At the International Radar Conference held in Lille (France) the researchers of the NUP/UPNA-Public University of Navarre Pablo Rodríguez-Ulibarri and Miguel Beruete-Díaz, together with their former lecturer and current CEO of Tafco Metawireless S.L., José Antonio Marcotegui-Iturmendi, have received the Disruptive Concept Award for their work “Blind Spot Mitigation in Phased Array Antenna using Metamaterials”. This recognises the authors of a piece of research that “has signified an exceptional breakthrough in research in the field of radar signal processing, systems or applications”. The most innovative aspect of the research was the application of a smart structure based on metamaterials to improve the performance of radar antennae.
The work is the outcome of a two-year project and one million euros funded by the European Defence Agency. Researchers from France (Thales and the National Office for Aerospace Studies and Research), Germany (the Fraunhofer Institute for High Frequency Physics and Radar Techniques FHR), Italy (University of Siena) and Spain (NUP/UPNA and Tafco Metawireless) participated in it.
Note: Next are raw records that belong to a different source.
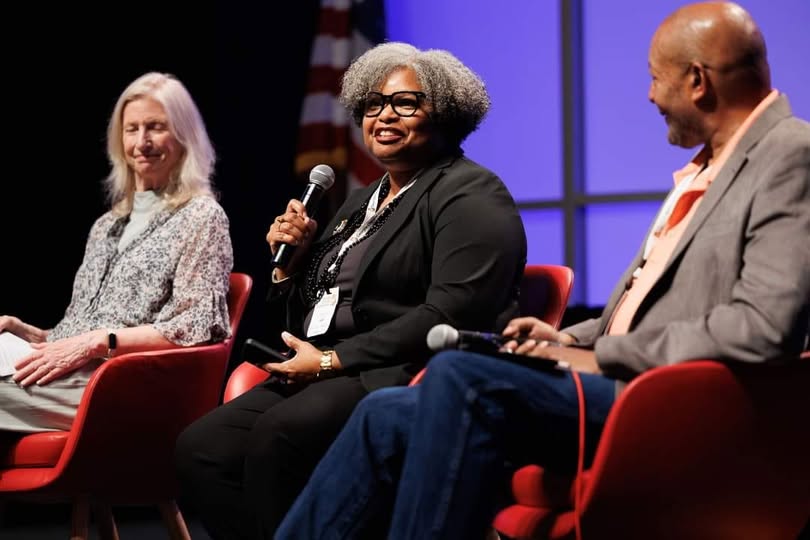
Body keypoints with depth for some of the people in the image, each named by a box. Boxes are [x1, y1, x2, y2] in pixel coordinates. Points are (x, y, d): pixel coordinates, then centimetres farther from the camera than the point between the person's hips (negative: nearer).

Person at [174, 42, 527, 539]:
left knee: (280, 433, -33)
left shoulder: (470, 194, -2)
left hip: (408, 376, -8)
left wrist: (332, 360, -15)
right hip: (325, 378, 8)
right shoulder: (361, 203, 24)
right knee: (200, 447, -16)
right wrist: (292, 261, 8)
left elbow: (450, 315, -16)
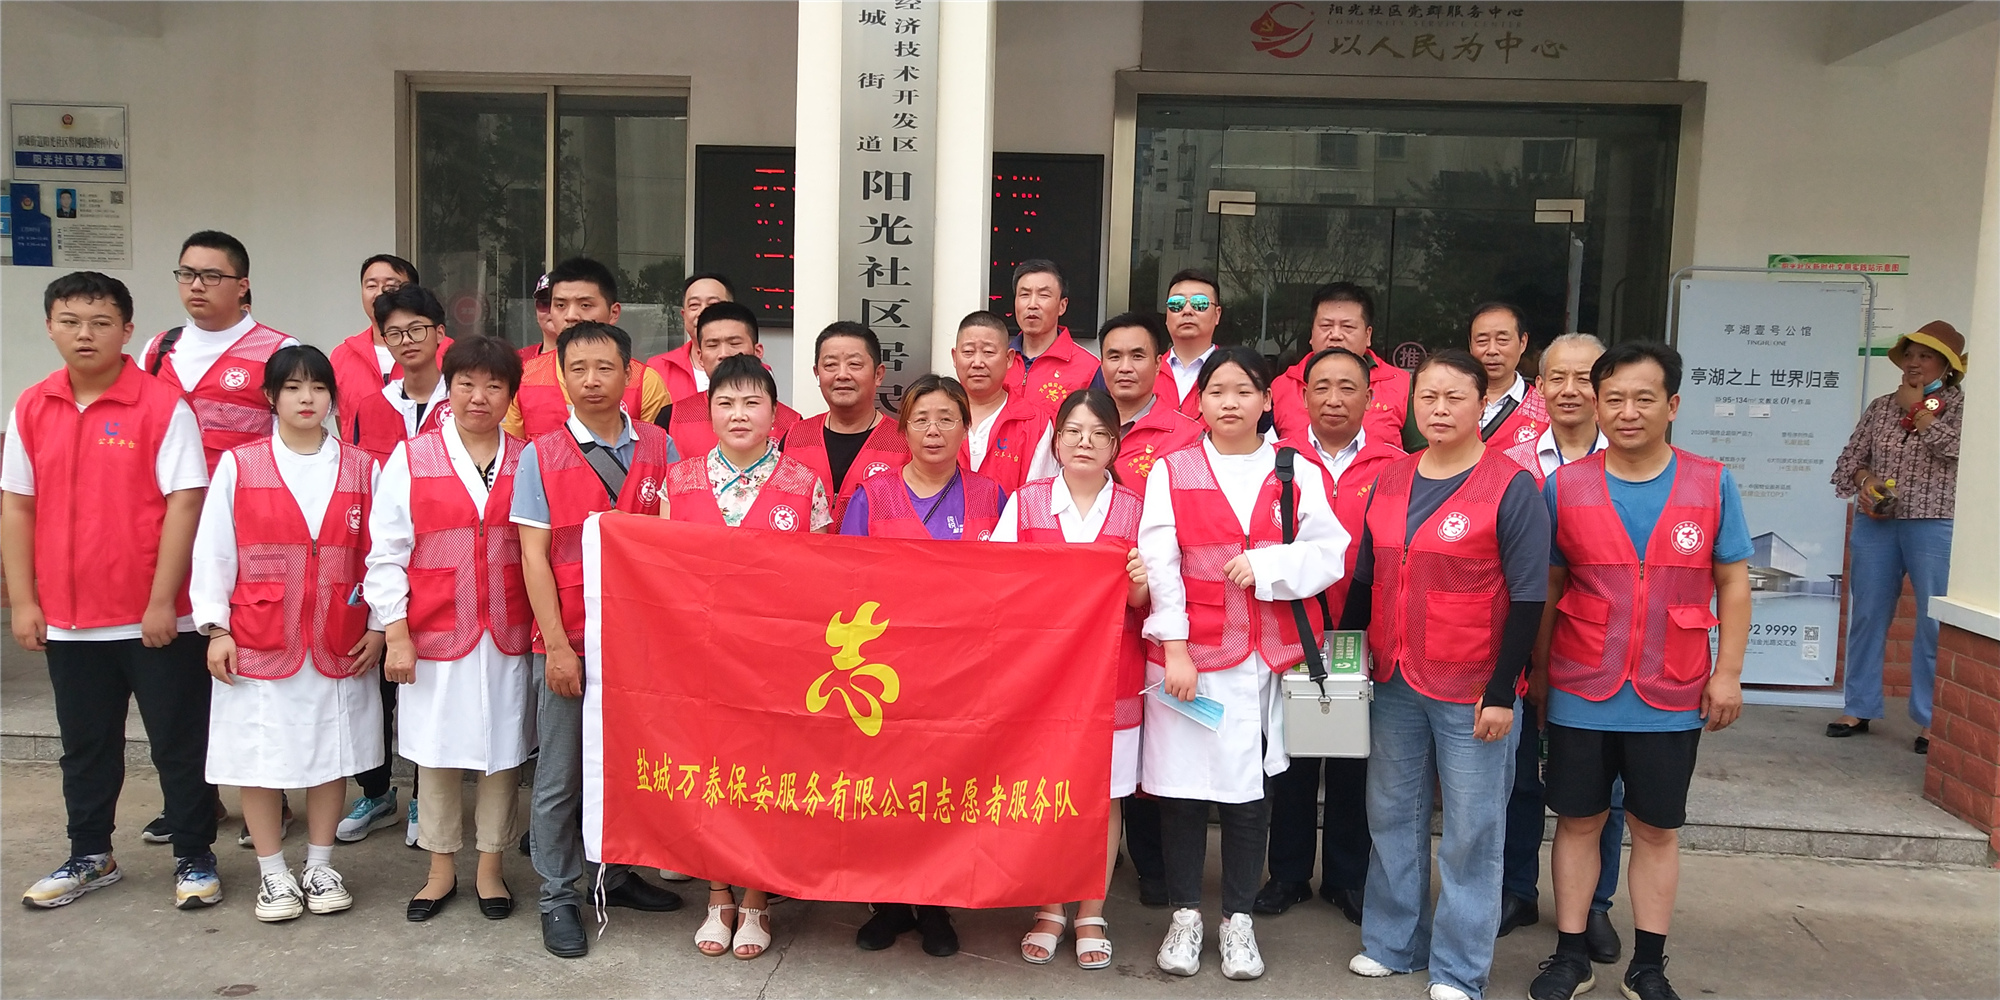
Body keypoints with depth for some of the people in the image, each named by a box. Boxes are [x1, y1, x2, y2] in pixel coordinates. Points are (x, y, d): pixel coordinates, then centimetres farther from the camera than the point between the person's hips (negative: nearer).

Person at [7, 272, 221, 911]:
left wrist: (162, 602, -15)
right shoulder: (30, 410, 5)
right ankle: (89, 857, 33)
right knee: (85, 746, 17)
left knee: (180, 742, 6)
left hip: (157, 618, -4)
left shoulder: (163, 406, -10)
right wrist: (23, 601, 2)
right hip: (69, 619, 5)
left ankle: (194, 859, 19)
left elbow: (184, 504, -13)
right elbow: (16, 507, 7)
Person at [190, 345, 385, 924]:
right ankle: (273, 874, 20)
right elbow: (212, 551, 2)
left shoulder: (361, 469, 5)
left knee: (331, 750, 8)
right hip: (258, 637, -1)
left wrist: (378, 626, 1)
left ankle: (320, 866, 24)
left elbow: (379, 554, 5)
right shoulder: (238, 466, 1)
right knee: (260, 755, 5)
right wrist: (215, 627, -3)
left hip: (339, 639, 1)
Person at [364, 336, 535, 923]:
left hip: (507, 635, 1)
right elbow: (386, 553, -1)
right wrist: (395, 634, -5)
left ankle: (490, 868, 24)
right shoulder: (412, 459, 0)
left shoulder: (527, 463, 4)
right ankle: (441, 869, 27)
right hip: (435, 635, -1)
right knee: (437, 753, 9)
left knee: (503, 752, 8)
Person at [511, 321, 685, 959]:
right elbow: (533, 556, -4)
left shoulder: (659, 449, 3)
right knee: (560, 775, 7)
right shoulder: (541, 456, -2)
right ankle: (558, 897, 21)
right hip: (567, 641, -2)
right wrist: (556, 645, -9)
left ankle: (619, 873, 31)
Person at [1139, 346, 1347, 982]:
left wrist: (1267, 562, -14)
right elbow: (1159, 564, -3)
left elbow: (1330, 554, 1)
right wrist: (1174, 648, -10)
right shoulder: (1171, 471, 4)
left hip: (1263, 656, 1)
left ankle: (1238, 918, 22)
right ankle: (1185, 915, 21)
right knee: (1181, 784, 4)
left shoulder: (1296, 475, 8)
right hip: (1187, 653, -1)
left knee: (1249, 788, 6)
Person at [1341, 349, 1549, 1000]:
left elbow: (1528, 598, -10)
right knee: (1392, 817, 15)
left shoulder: (1510, 487, -9)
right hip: (1393, 683, 5)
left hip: (1472, 692, -5)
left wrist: (1501, 691, -12)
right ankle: (1392, 943, 31)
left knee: (1470, 833, 5)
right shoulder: (1389, 482, 8)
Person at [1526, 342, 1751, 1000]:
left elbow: (1733, 582, 2)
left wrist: (1728, 672, -3)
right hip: (1580, 693, 0)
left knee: (1658, 829, 11)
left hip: (1671, 698, 0)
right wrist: (1539, 674, 4)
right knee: (1578, 821, 10)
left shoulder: (1712, 485, -3)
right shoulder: (1564, 487, -3)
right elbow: (1546, 589, 2)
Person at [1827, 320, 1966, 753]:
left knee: (1935, 623, -2)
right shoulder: (1881, 406, 11)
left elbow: (1955, 446, -18)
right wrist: (1864, 478, -8)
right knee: (1867, 616, 7)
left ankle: (1931, 720, 7)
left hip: (1934, 527, -4)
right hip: (1876, 523, 4)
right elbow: (1849, 459, 12)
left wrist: (1917, 408, -8)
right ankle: (1860, 708, 17)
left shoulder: (1960, 405, 1)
The work of the NUP/UPNA focusses on the applying of metamaterials to smart phased array-type antennae. As Pablo Rodríguez-Ulibarri, author of the main contributions, pointed out, “we have managed to improve the shortcomings that existed when it comes to directing the beam of the antenna in different directions, the so-called blind zones in pointing.The most innovative contribution is that we have developed a radome (the coating that protects the antenna) based on metamaterials —metaradome— which is capable of improving the response of the so-called blind angles without modifying the prototype antenna in any way. It consists of a thin film designed following concepts inspired by metamaterials, which acts as if it were a lens and allows the beam of the antenna to behave much more efficiently compared with what has been achieved until now.”
Miguel Beruete, the technical supervisor of the work, stressed that “this work signifies in some way a milestone within our line of research into volumetric metamaterials. Our previous experience in metalenses (or metamaterial lenses) has been a key component in the success of this project.At the same time the development of this metaradome has provided us with essential knowledge to achieve the breakthrough in the design of new metamaterial-based devices.”
Features of metamaterials
Metamaterials are artificial structures with properties that do not exist in a conventional material. They use natural materials, like small metal fragments that are joined together like meccano parts to artificially synthesise properties that are otherwise impossible to find. Initially put forward to control electromagnetic radiation, right now their use has become widespread and has extended to other areas like mechanical waves (sound, for example).